Most of them use businesses that aren't actually exceptional, but just lucky, according to Deloitte Services Director Michael Raynor.
He's the co-author of the recently published book "The Three Rules: How Exceptional Companies Think," which aims to separate chance from true greatness.
Raynor says when they examined other authors' success studies, the "overwhelming majority" of companies they used weren't good enough for long enough to convince him that their success was more than luck.
The difference between his research and everything else that's been done was the sheer depth. They looked at 25,000 different companies over 37 years. Additionally, they looked at return on assets (ROA), a metric that shows stable performance, rather than shifts in market or investor opinion.
Out the 25,000 companies the authors examined, only 344 were found to be truly great over the long term.
To find out why, they tested a variety of strategies or behaviors that might account for outperformance, like customer focus, the ability to innovate and risk taking. But in the end, it wasn't any strategy that was consistent across all of these companies; it was a certain way of thinking that defined everything they did. The authors boil it down to three rules:
Better before cheaper
You can often sell more than a competitor by slashing prices. But eventually the competitor will bring prices down as well. The only way to consistently win is to find a way to make your product better, more available, build an appealing brand, or provide better service. In other words, you must differentiate yourself in a meaningful way beyond price.
Revenue before cost
The companies that were most successful over the long run didn't get there by being the leanest, least expensive operations. They won out by charging higher prices and increasing volume. Cost-cutting can be an effective short-run strategy, but it doesn't last.
And there are no other rules
The key is that beyond those first two rules, and even in following them, there are endless options and variations. The ingenuity of the strategies and products that allow businesses to charge more and make more money than their competitors are endless and often unique.
Anything that goes against those first two rules should be changed.
It sounds simple, but given that only a tiny subset of companies survive at all, let alone thrive for decades, it's clear that the reality is very complex.
Knowing the rules is the easy part, and most people would agree with them.
"What you tend to see is that as soon as you face even the mildest of headwinds people start reaching for the price-cutting and cost-cutting levers," Raynor says. "When you think of the range of options you have to consider if you're going to commit to differentiation based on value rather than on price, the number of different ways that you do it is, in theoretical terms, infinite and, in practical terms, overwhelming."

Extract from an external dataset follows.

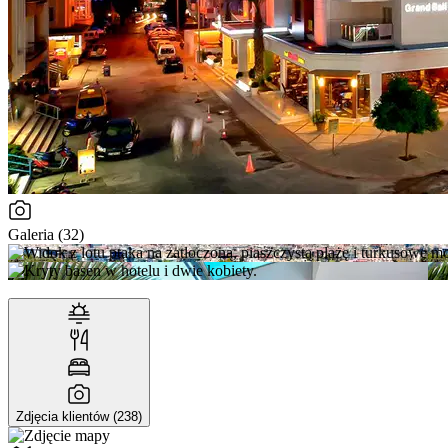
Galeria (32)
Zdjęcia klientów (238)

The price and cost levers, as Raynor calls them, are right there in front of a manager. Those cuts are easier to execute, and results seem more certain. That's a difficult temptation for business owners to avoid. Rather than confront the ways of making a product different, or better, or finding a new market, too many companies slash costs and prices at the first hint of adversity.
That's not the path to long-term success. The three rules are simple to understand, but extremely hard to follow. The best companies don't take the easy way out; they find a way to provide more value at every turn, and get consumers to pay for it.